We komen aan bij een knusse houten lodge. Nieuwsgierig open ik de houten deuren. Over de stoelen hangen warme dekens en quilts want zelfs in het warme Afrika kunnen de nachten behoorlijk fris zijn. Opeens hoor ik in de verte de magische brul van een leeuw. ‘Hallo Afrika’ zeg ik hardop tegen mezelf.
We hebben afgesproken om met Paulo, een doorgewinterde gids met een grote modderige jeep. Ik gooi mijn tassen met al mijn spullen achterin en we vertrekken. Het droge landschap kleurt goud in de ochtendzon. Tot mijn verbazing zien we hoog in de bomen vogels met lange staarten en kleine aapjes, die me nieuwsgierig achtervolgen. ‘Hou je spullen in de gaten’ zegt Paulo ‘ze zijn brutaal.’




Het is al avond als we terugkomen in de lodge en ik in mijn pyama uitgeteld neerplof op bed. Ik word blij van de kleurige Afrikaanse prints op bed en de mooie badjassen die voor ons klaarhangen in de badkamer. ‘Waarom maar 3 nachten?’ denk ik.

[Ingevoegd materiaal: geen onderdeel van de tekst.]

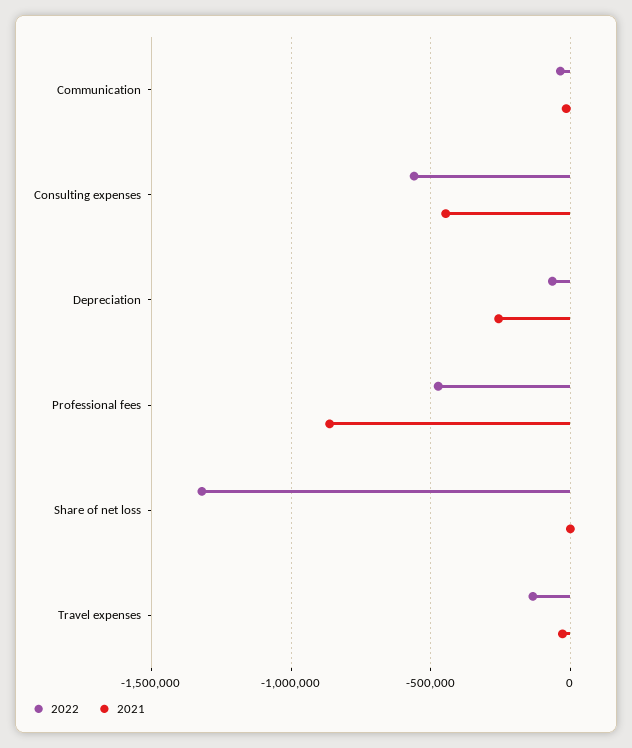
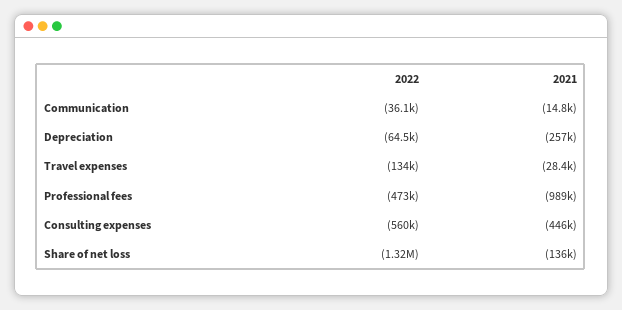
  {
    "2022": {
      "Communication": -36100,
      "Consulting expenses": -560000,
      "Depreciation": -64500,
      "Professional fees": -473000,
      "Share of net loss": -1320000,
      "Travel expenses": -134000
    },
    "2021": {
      "Communication": -14800,
      "Consulting expenses": -446000,
      "Depreciation": -257000,
-     "Professional fees": -850000,
+     "Professional fees": -989000,
-     "Share of net loss": 0,
+     "Share of net loss": -136000,
      "Travel expenses": -28400
    }
  }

De natuur was prachtig, maar stiekem genoot ik het allermeest van de lange avonden in onze lodge. Olle speelde zelfbedachte liedjes op de oude piano, terwijl ik de kaarsen in de kandelaars aanstak. Ik dekte de tafel met het winterservies dat ik in de kasten vond en schonk mezelf een kop thee in. Terwijl ik de knusse lodge rondkeek, dacht ik aan thuis en aan hoe we de feestdagen altijd met de hele familie doorbrengen. Ik bedacht me dat ik de winter nooit meer ga ontvluchten, maar juist extra groots ga vieren, waar ik ook ben.